=== What is being asked ===
Look through the lines below and extract any with the word "left".
(Dataset records begins)
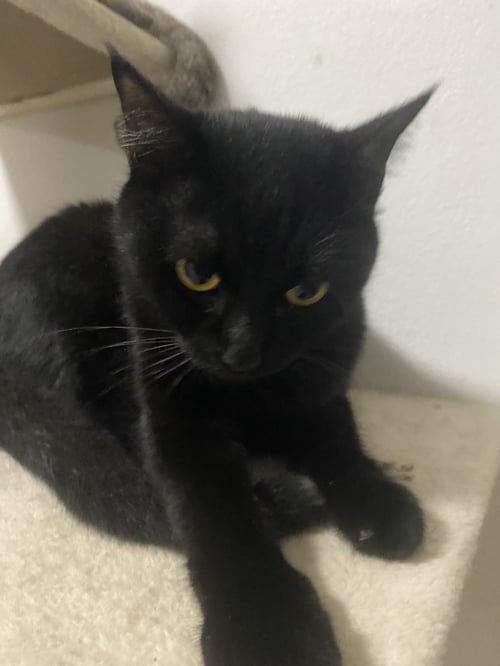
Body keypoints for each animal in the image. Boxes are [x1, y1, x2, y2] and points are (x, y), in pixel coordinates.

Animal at [0, 51, 431, 665]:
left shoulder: (324, 379)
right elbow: (213, 514)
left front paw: (378, 503)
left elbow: (339, 440)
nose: (242, 350)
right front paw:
(Dataset records ends)
=== Result ===
left shoulder: (324, 379)
left front paw: (378, 503)
left elbow: (339, 440)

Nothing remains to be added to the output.